Items from a data source
--------------------------------

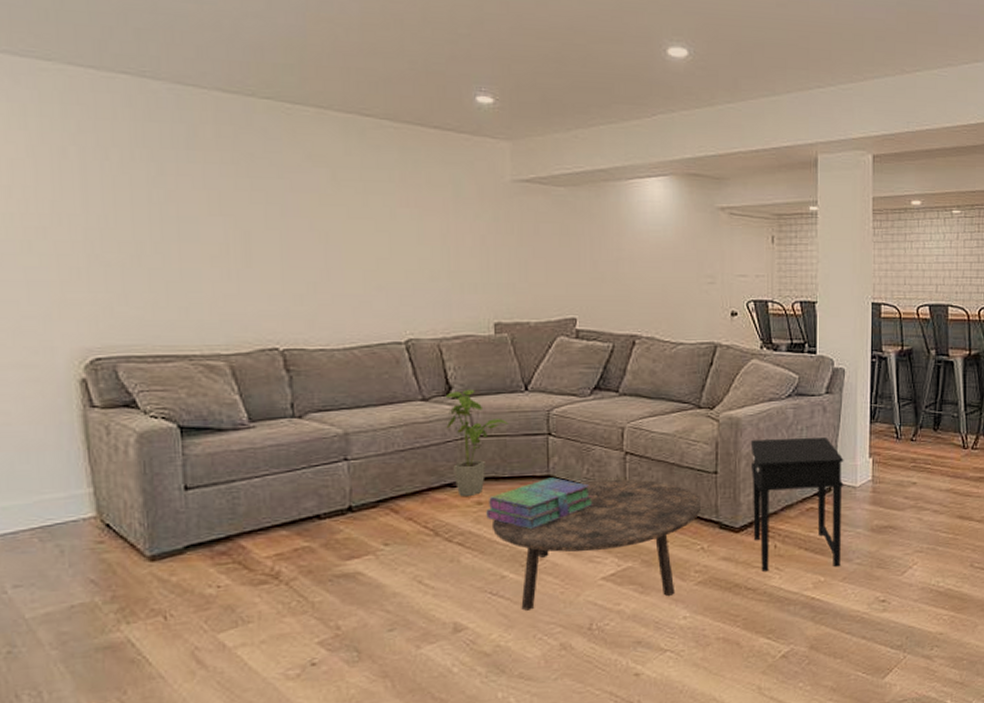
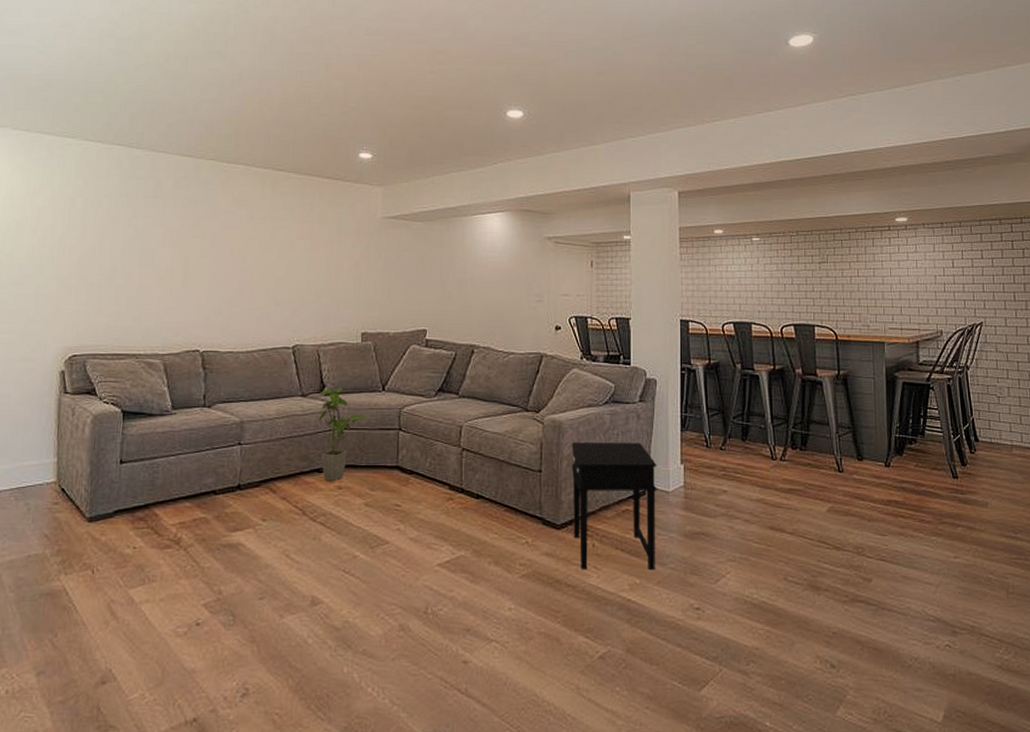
stack of books: present [486,477,593,530] -> none [345,468,434,515]
coffee table: present [491,479,700,611] -> none [348,472,526,590]

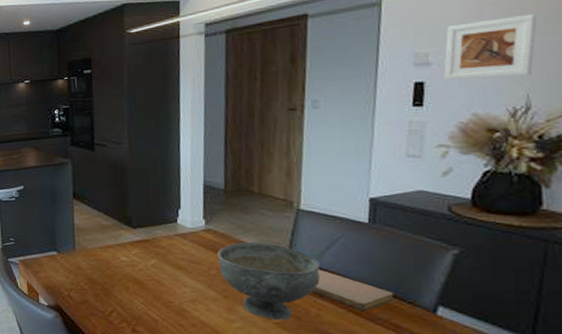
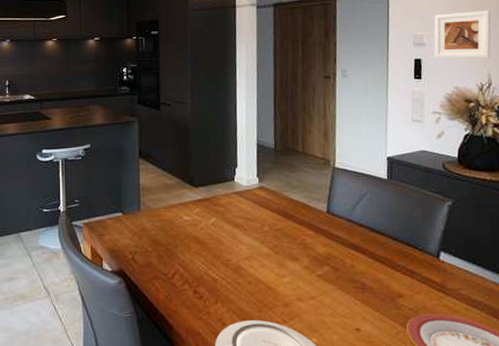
decorative bowl: present [217,242,321,321] -> none [269,198,353,273]
notebook: present [311,269,394,312] -> none [346,222,409,260]

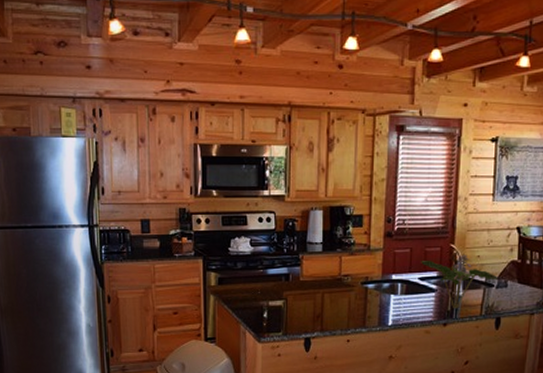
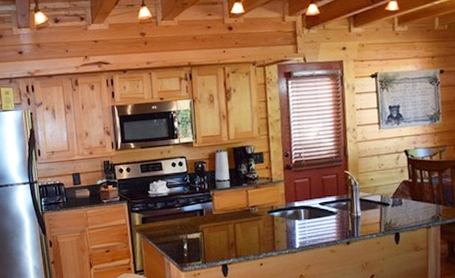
plant: present [421,254,498,309] -> none [320,178,392,229]

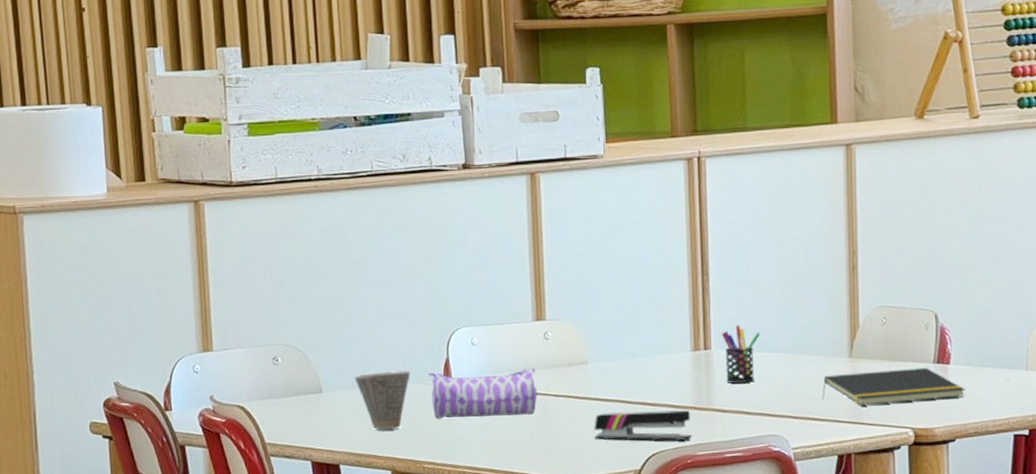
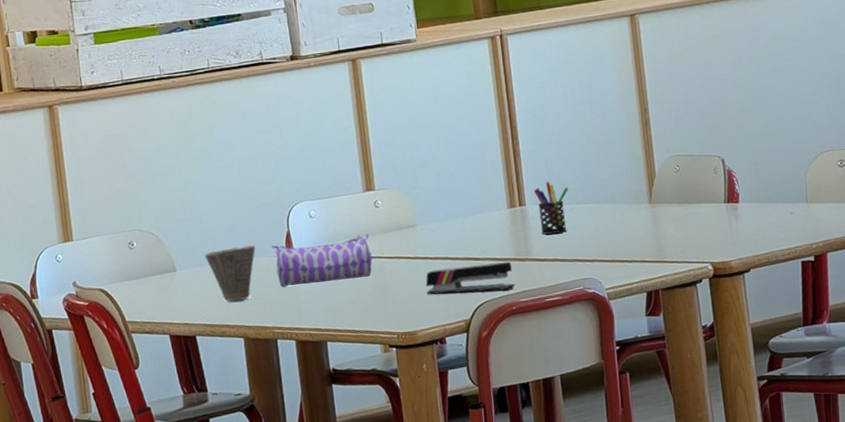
notepad: present [822,368,965,406] -> none [628,207,755,246]

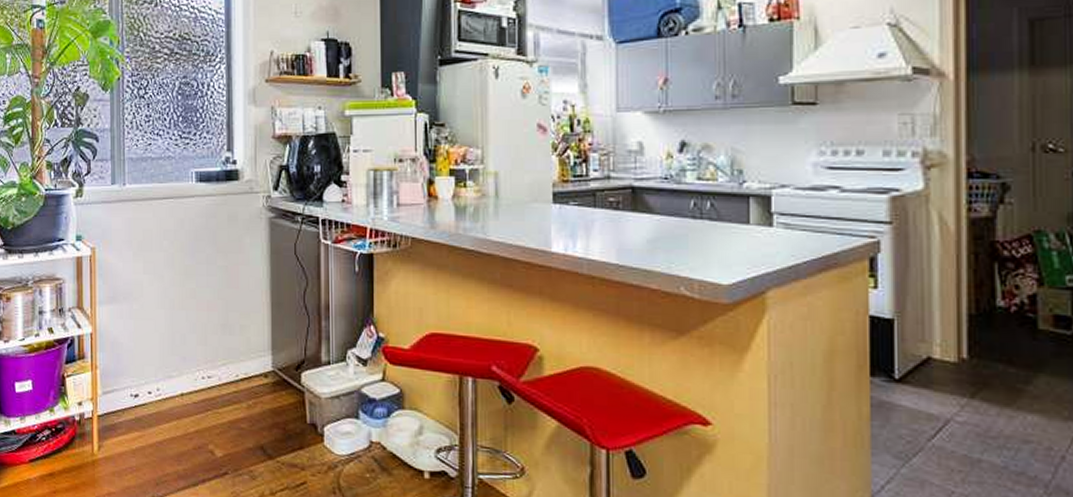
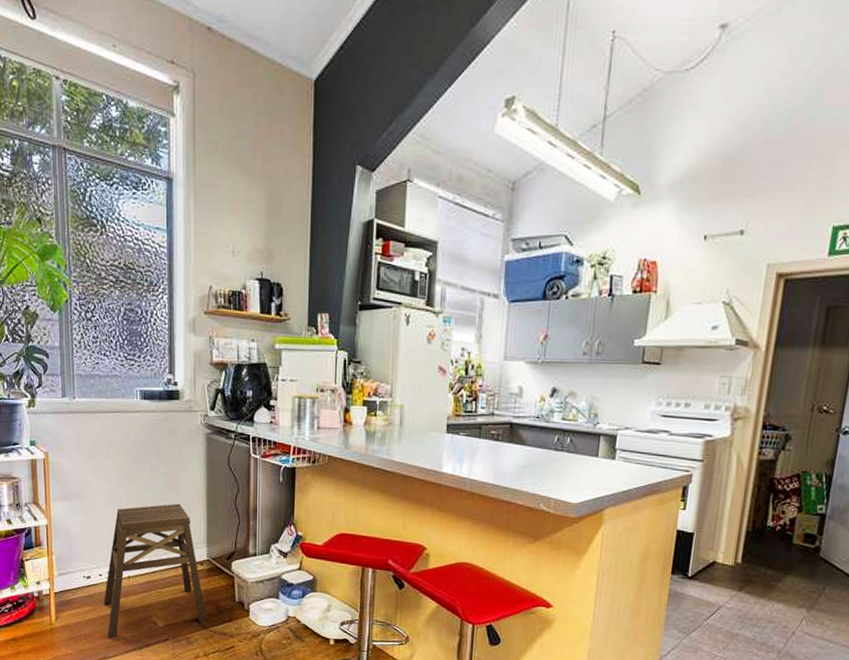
stool: none [153,302,273,473] -> present [104,503,207,639]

--------------------------------

### [PROBLEM STATEMENT]
Exactly retype each record above, dropping images.

### [RESPONSE BOX]
stack of books: present [486,477,593,530] -> none [345,468,434,515]
coffee table: present [491,479,700,611] -> none [348,472,526,590]

decorative bowl: present [217,242,321,321] -> none [269,198,353,273]
notebook: present [311,269,394,312] -> none [346,222,409,260]

plant: present [421,254,498,309] -> none [320,178,392,229]

notepad: present [822,368,965,406] -> none [628,207,755,246]

stool: none [153,302,273,473] -> present [104,503,207,639]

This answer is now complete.